Senior Engineer, Payments Tech Operations
About Payments TechOps:
The Vision of Payments Techops is to empower Payments Engineering teams in delivering exceptional payment experiences to our Guests and Hosts through a foundation of Operational Excellence. TechOps shall achieve the same by
- Driving the ‘Customer Centric Payments Observability’ through the Flow level monitoring
- Driving ‘Customer Excellence’ by managing all customer service escalations (incl. potential) for the Payments Engineering teams
- Enhancing the ‘Engineering Productivity’ of the Payments Tech teams through proactive automations and tech-enabled processes
What you’ll do:
- Drive the Flow level observability strategy including instrumentation & operations to enhance the detection & mitigation capabilities
- Drive initiatives independently to fix root-causes identified from the repeat issues observed across monitoring platforms - challenge the status quo and follow through to completion
- Build proactive alerting and real-time monitoring tools to help identify issues early and in-collaboration with Product engineering teams, resolve the issues in a timely manner
- Develop observability standards/ framework for new product readiness to ensure service reliability in SOA and distributed systems
- Build Domain Expertise to achieve Scalability - by understanding the nuances of Payments - across processing, compliance and infra
- Drive large scale migration and adoption projects on Observability & Reliability by cross-collaborating with various Payments teams
- Collaborate with large set of stakeholders across engineering, infrastructure and operations teams to align and implement foundational & Operational programs
- Automate our alerts configuration across various observability tools (eg.

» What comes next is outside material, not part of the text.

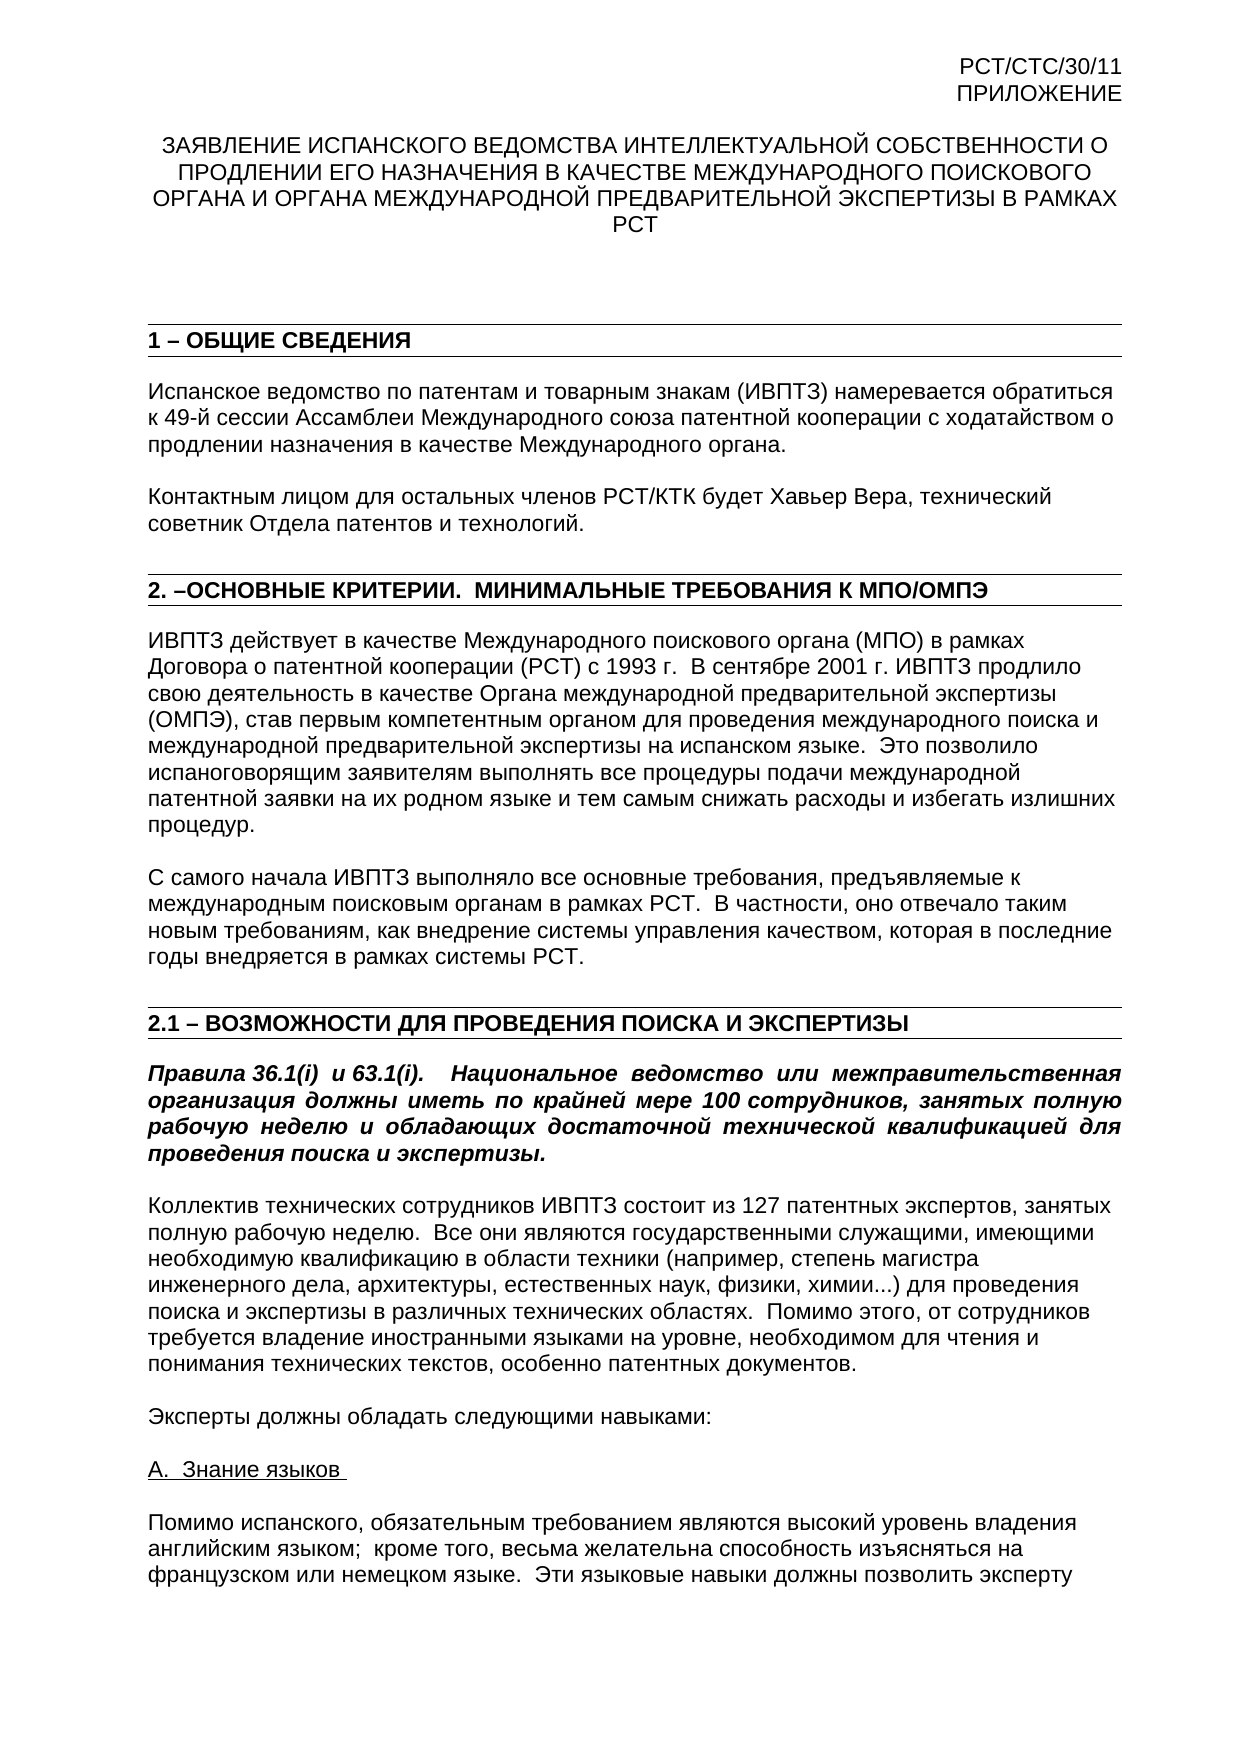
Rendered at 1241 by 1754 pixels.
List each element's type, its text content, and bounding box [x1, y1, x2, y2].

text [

Watchpoint, Kibana, Datadog etc.) that work across signals - metrics, logs and traces
- Bring ideas to life (i.e. production) to help make the lives of engineers better
- Advocate and implement reliable design patterns (circuit breakers, graceful degradation, end-point monitoring etc.)
- Partner with the broader Airbnb organization to learn from incidents through a blameless post mortem process
- Automate as much as humanly possible and always configure as code
About You:
- 8+ years of technical experience, with 5+ years of relevant industry experience in a fast paced tech environment
- Experience in building and implementing Observability/ SRE along with expertise in building availability/Reliability tools in a similar environment
- Experience in driving E2E SRE initiatives (L2/L3) and improving observability & reliability, preferably in the payments space
- You have strong working knowledge across observability tools (eg. DataDog, Open Telemetry etc.) & SRE Practices
- Experience in Application and Tool development (Java, .Net, Python) in Microservices environments. Previous experience in AI/ML will be a plus.
- Experience with initiatives across Auto scaling, Self-healing mechanism, Chaos Engineering, Performance optimization techniques will be a plus
- You have excellent communication skills and the ability to work well within a team and with teams across timezones
- You are a strong problem solver and have worked in a team that is on-call for production systems before
- Technical leadership: hands on experience leading project teams and setting technical direction and strategy
- You are passionate about efficiency, availability, technical quality and system quality
Offices: Bangalore, India